All steel used on the bridge was fabricated in South Portland, Maine, thanks to MaineDOT’s negotiation with New Brunswick to include the Buy America provisions clause in the construction contract. The bridge’s I-shaped plate girders are made with AASHTO M270/ASTM A709 Grade 50W and 70W uncoated weathering steel, with the ends of the beams adjacent to expansion joints painted to avoid early onset corrosion.
For the girders over the piers, HNTB chose higher strength 70-ksi steel, which allowed for significant bending forces induced by the beams flexing over the piers instead of making the beams deeper. The stronger steel allowed the girders to be about 10 ft deep, eliminating the need for the longitudinal splicing required for deeper girders to accommodate shipping clearances.
Other steel components include connecting members, corrosion-resistant stainless-steel rebar in the bridge deck and most of the abutments, traditional rebar throughout the remaining piers and abutments, and a rare decision by MaineDOT to add steel casings around the pier columns to aid with formwork and long-term ice damage protection.

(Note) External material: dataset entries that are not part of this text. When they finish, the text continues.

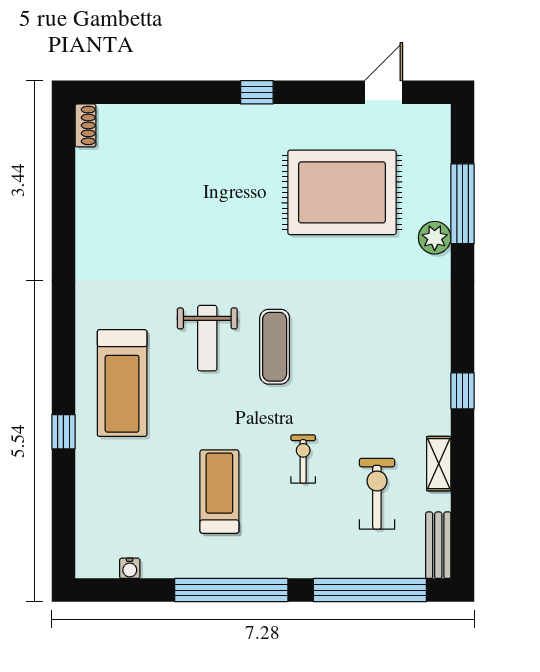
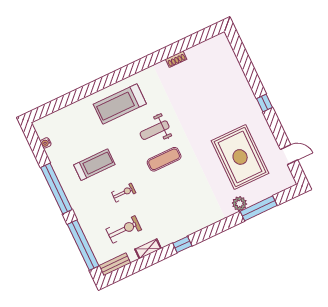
shoe rack: (85, 125) -> (176, 59), moved
window: (63, 432) -> (89, 90), removed

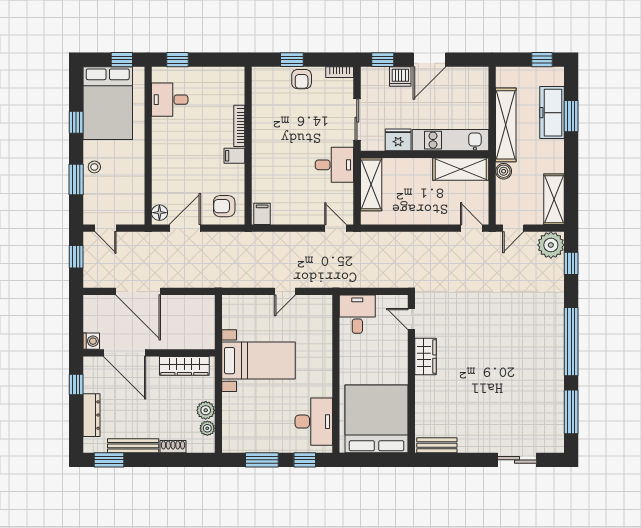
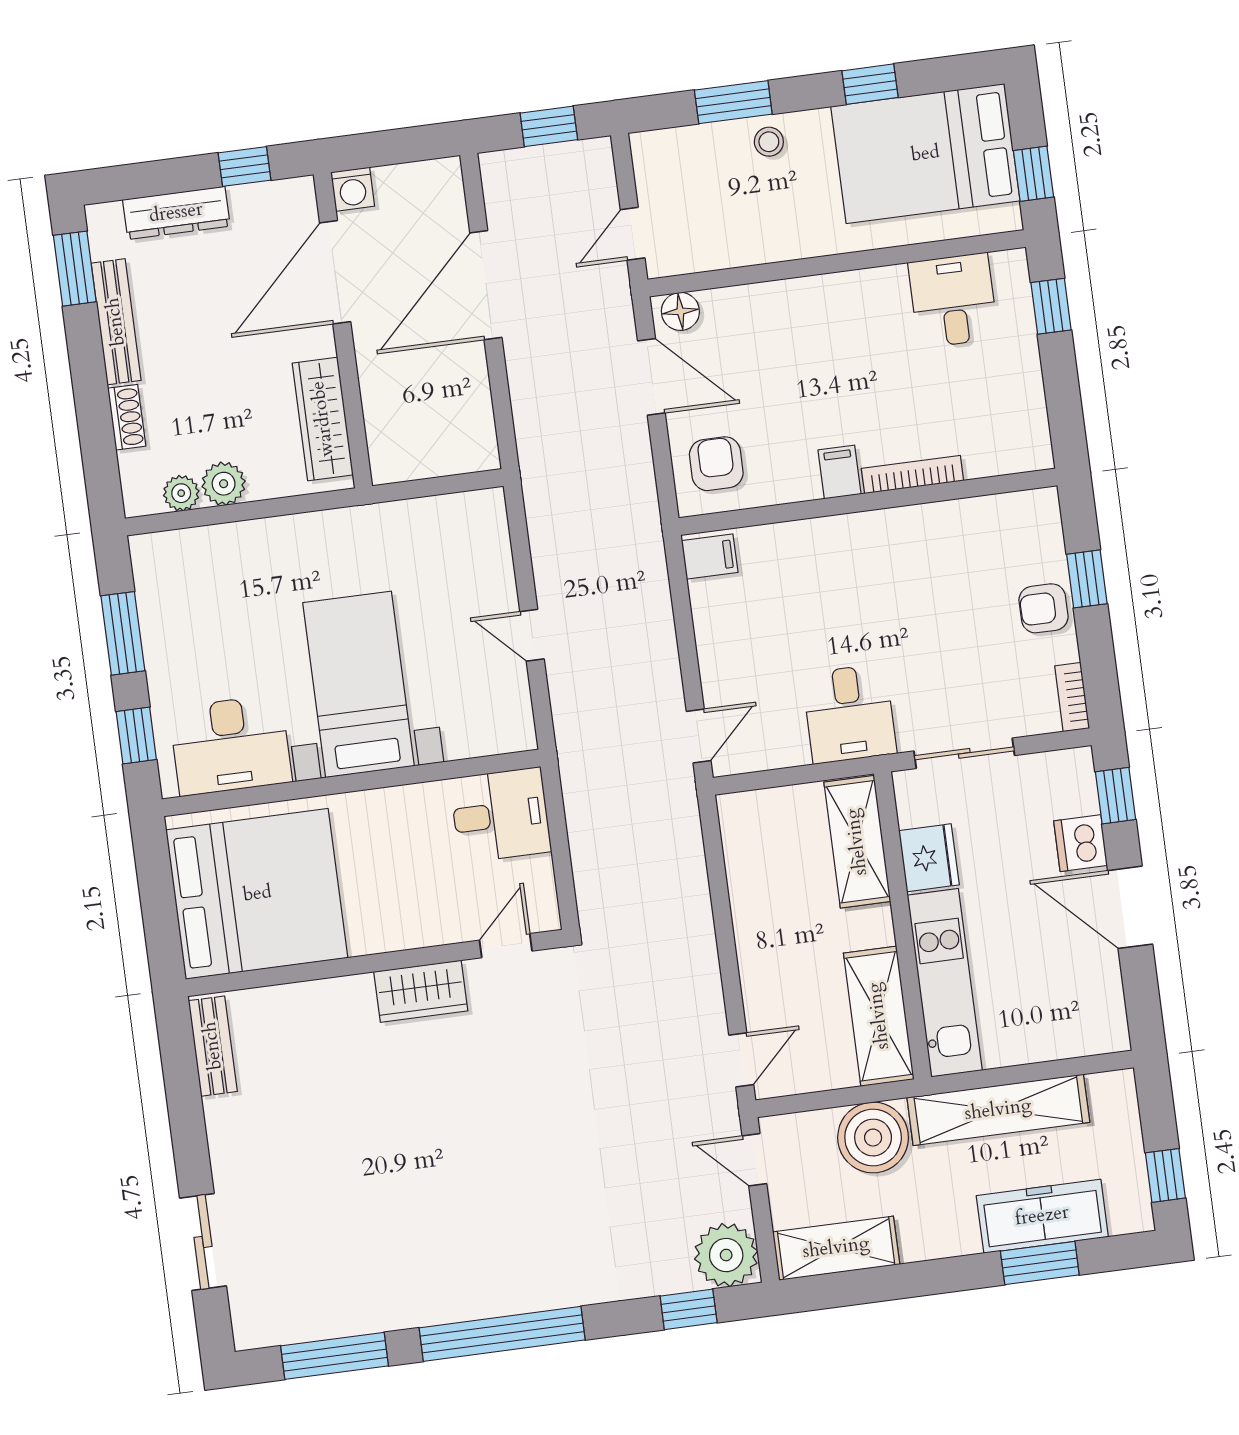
boiler: (504, 171) -> (873, 1138), width x1.86, depth x1.86
shelving: (371, 184) -> (857, 842), moved, turned 90
door: (106, 228) -> (633, 234), moved
bed with nightstands: (258, 361) -> (359, 684), moved, turned 180

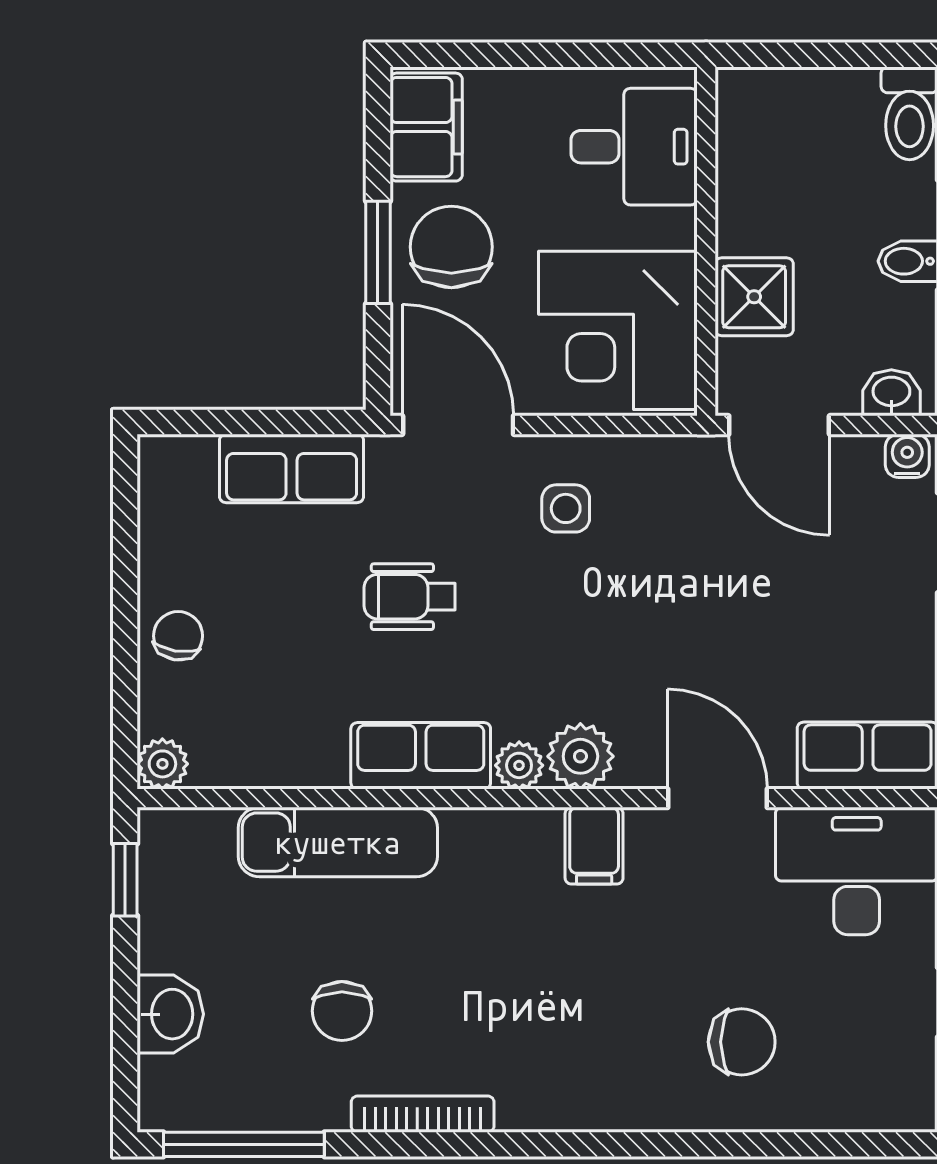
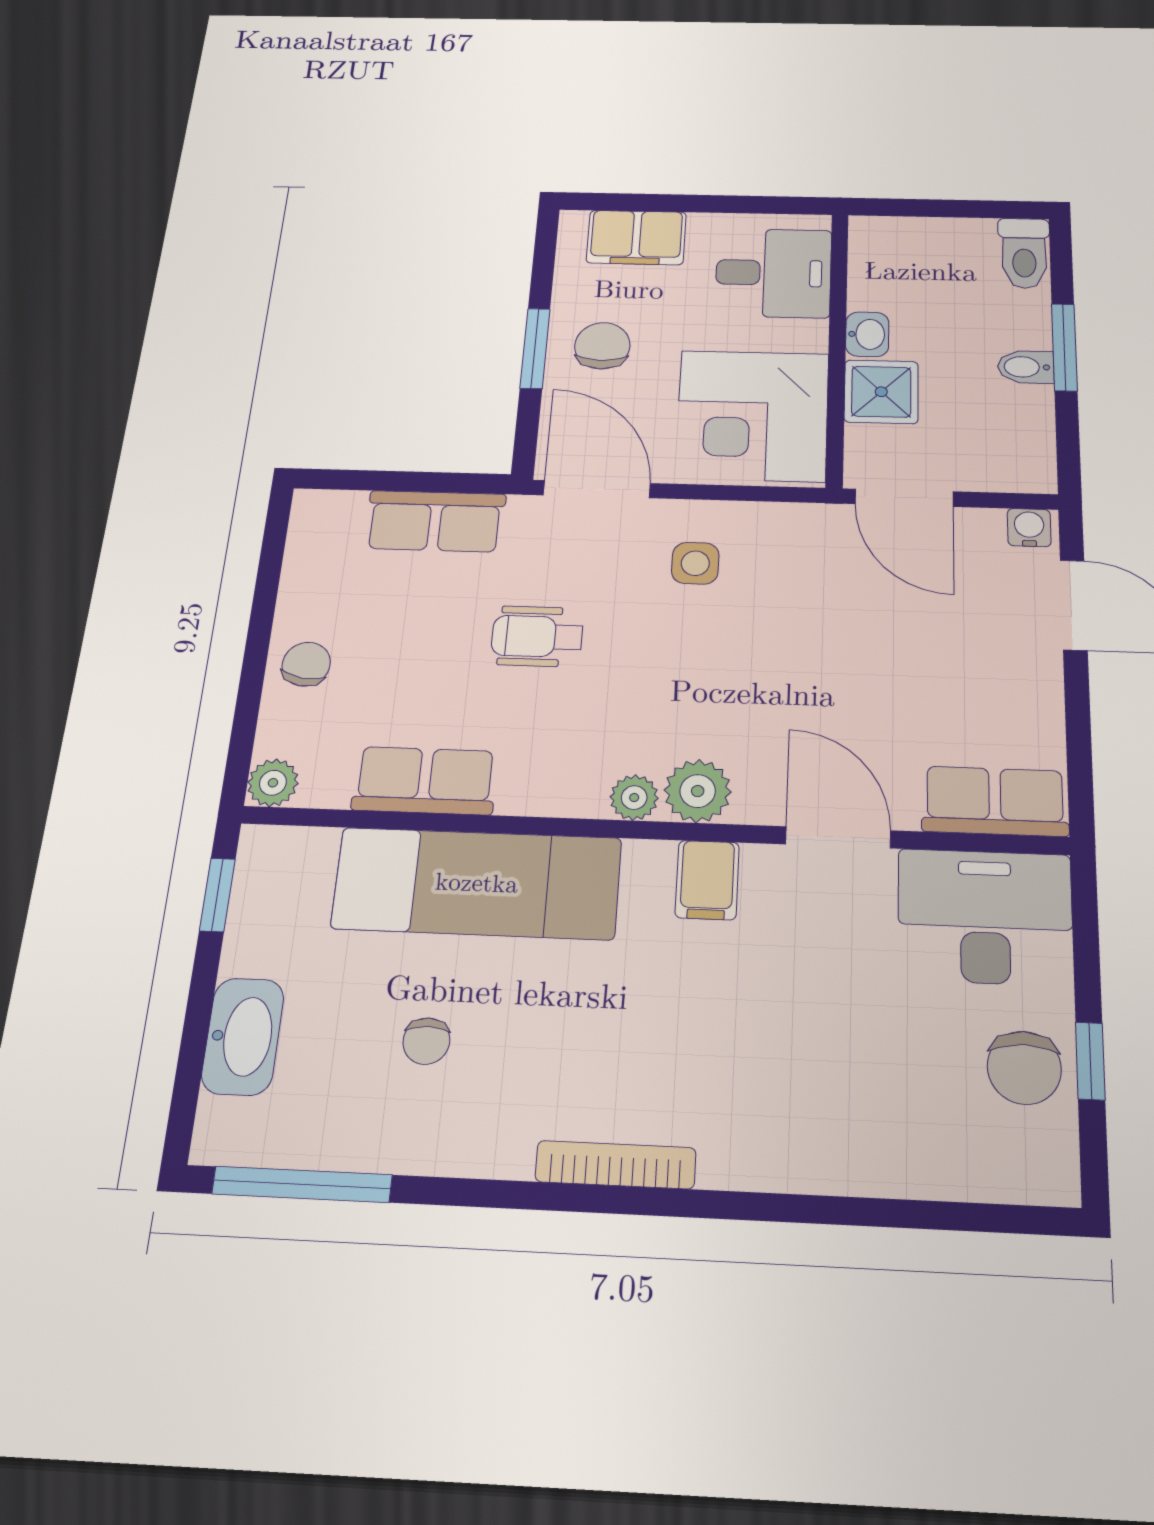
filing cabinet: (426, 127) -> (636, 237), moved, turned 90
chair: (451, 247) -> (602, 346), width x0.73, depth x0.73
washbasin: (891, 393) -> (867, 334), moved, turned 90
row of seats: (421, 756) -> (425, 781), moved
exam couch: (338, 842) -> (477, 883), width x1.36, depth x1.45
chair: (342, 1011) -> (426, 1041), width x0.73, depth x0.73
washbasin: (170, 1014) -> (243, 1036), width x1.38
chair: (742, 1042) -> (1024, 1068), moved, turned 90
bookcase: (423, 1114) -> (616, 1165), moved

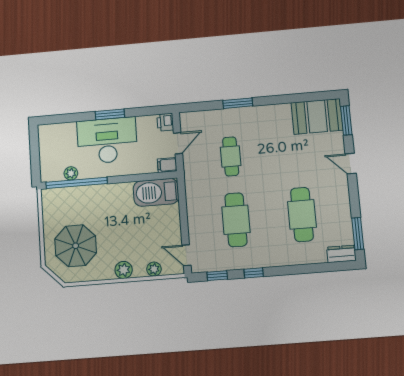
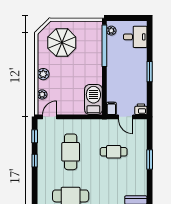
desk: (107, 141) -> (135, 37), moved, width x0.53, depth x0.77
plant: (71, 173) -> (111, 31), moved
cafe table: (236, 220) -> (71, 152), turned 90

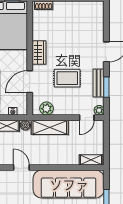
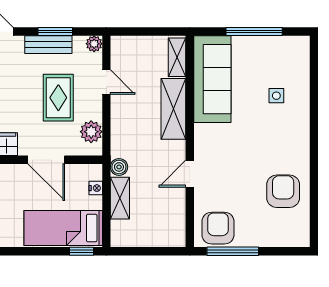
rug: (67, 78) -> (58, 98), moved
door: (87, 118) -> (106, 82), moved
shelving: (50, 127) -> (173, 109), moved
sofa: (69, 184) -> (212, 79), width x0.74, depth x0.79

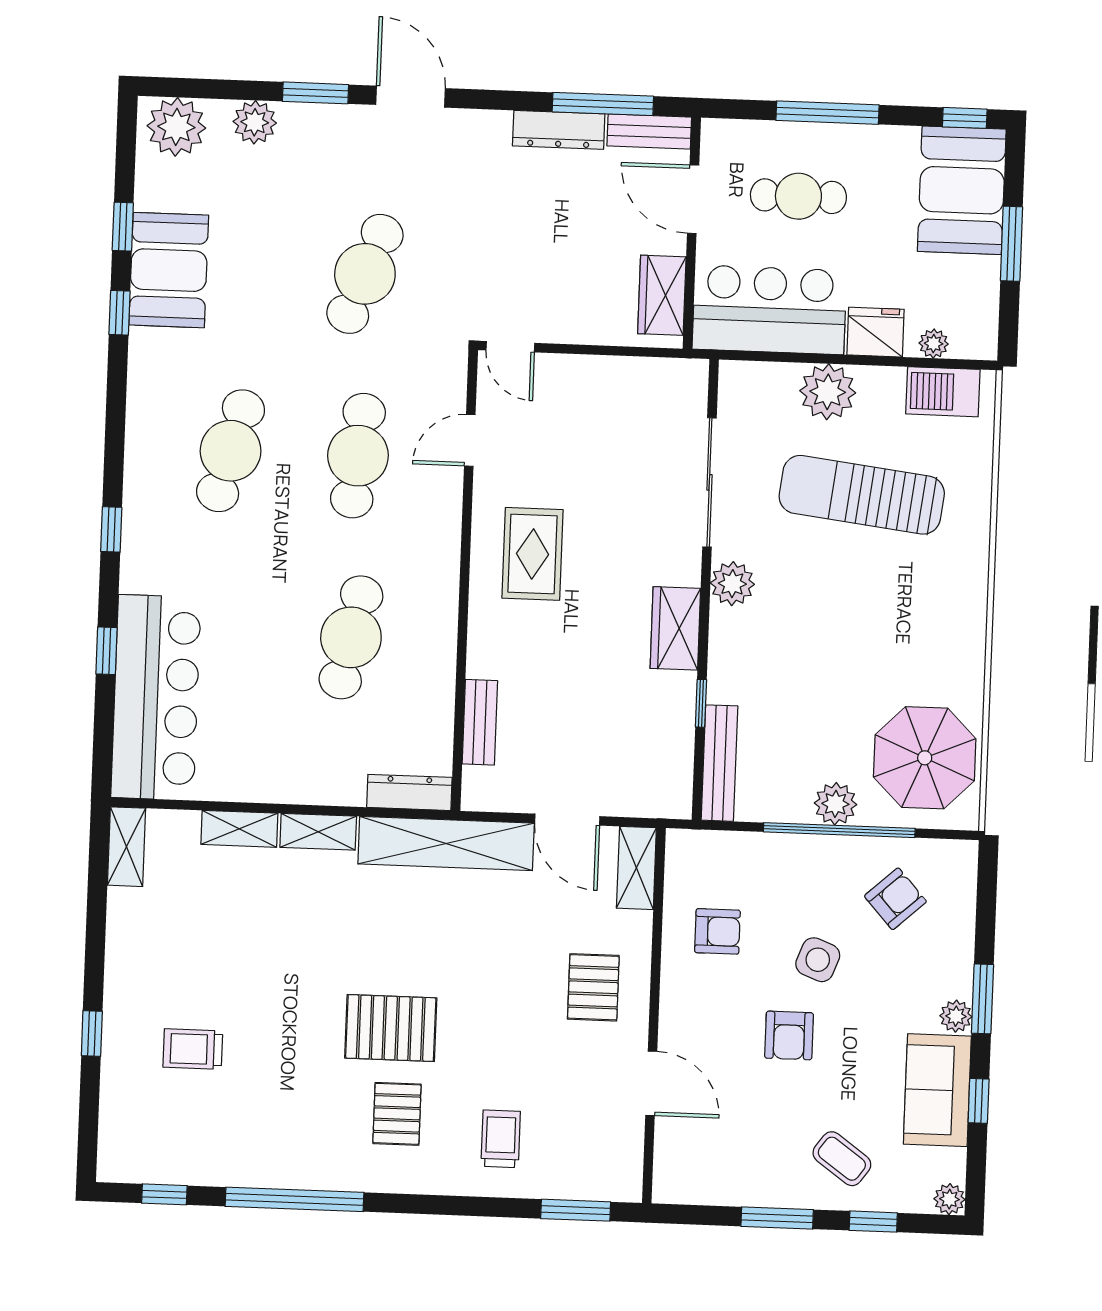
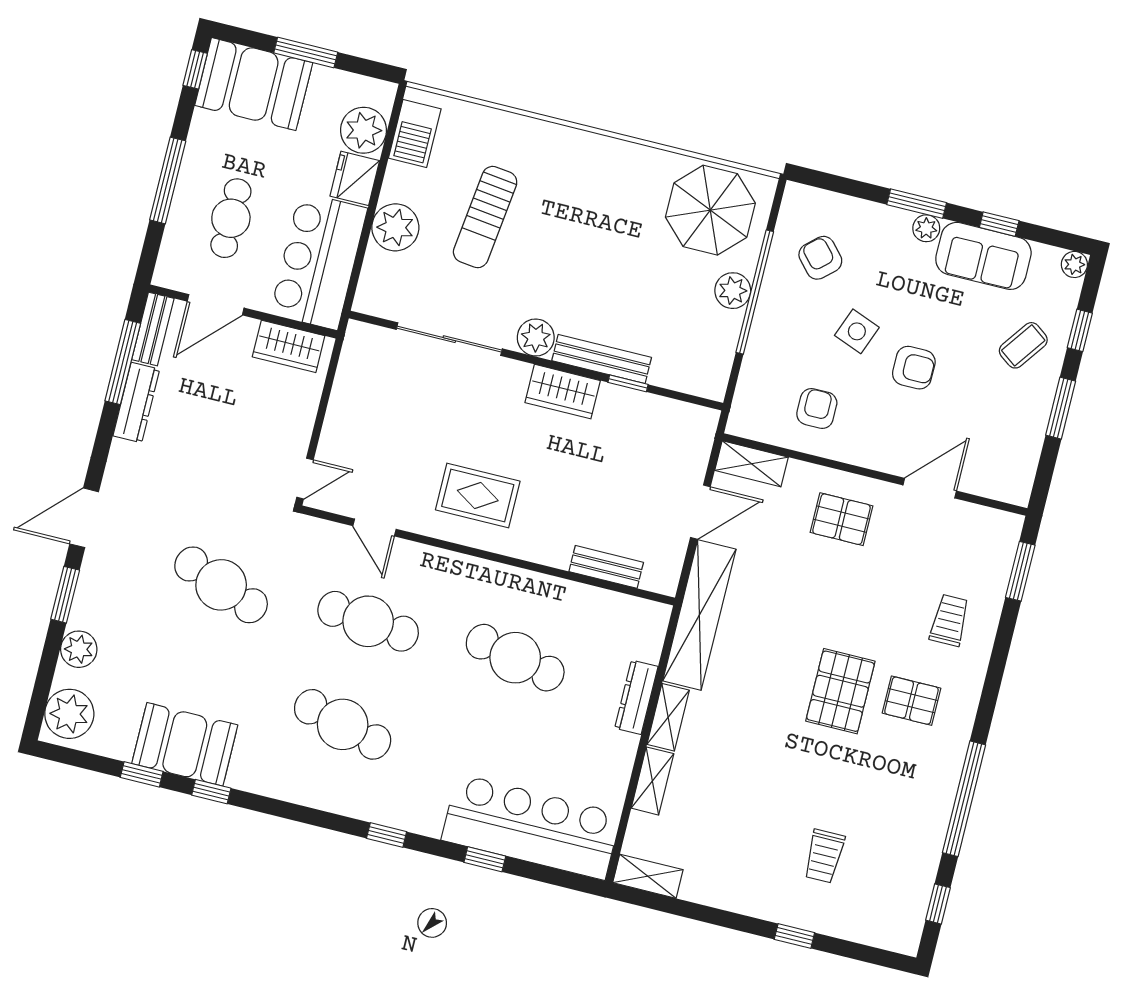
plant: (934, 344) -> (363, 130), width x1.88, depth x1.88
sun lounger: (862, 495) -> (485, 217), width x0.73, depth x0.75
bench: (719, 763) -> (602, 359), moved
dresser: (409, 792) -> (636, 697), moved
trolley: (501, 1139) -> (949, 620), turned 90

Three-Year Construction Phase
Reed & Reed crews worked on the Maine abutment through the harsh northern Maine winter in 2021–22 and wrapped up the three hammerhead piers in the summer of 2022. Canadian subcontractor Greenfield Construction finished two piers and the New Brunswick abutment simultaneously.
Crews erected the structural steel girders in late August 2022 and finished that work in March 2023. To facilitate the accelerated schedule, Reed & Reed erected its first girders in pairs, a carefully planned and choreographed process. The paired girders weighed more than 185 tons, but skilled operators and ironworkers made the two-crane lifts look easy.
Upon completion of the steel erection, crews built the forms for the concrete deck. After the deck work was completed, work began on the sidewalk, railings, lighting, and paving. MaineDOT opened the new $97.5 million six-span steel girder bridge to all vehicles in June 2024. The new bridge features wider 12-ft travel lanes, 6-ft-wide shoulders on each side, and a 6-ftwide raised sidewalk on the downstream side to facilitate the safe movement of pedestrians and cyclists. At the request of the public, aesthetic elements include ornamental railing, long-lasting LED lighting, and three flag poles to represent each country and the First Nations insignia, representing the local indigenous community that first inhabited the region.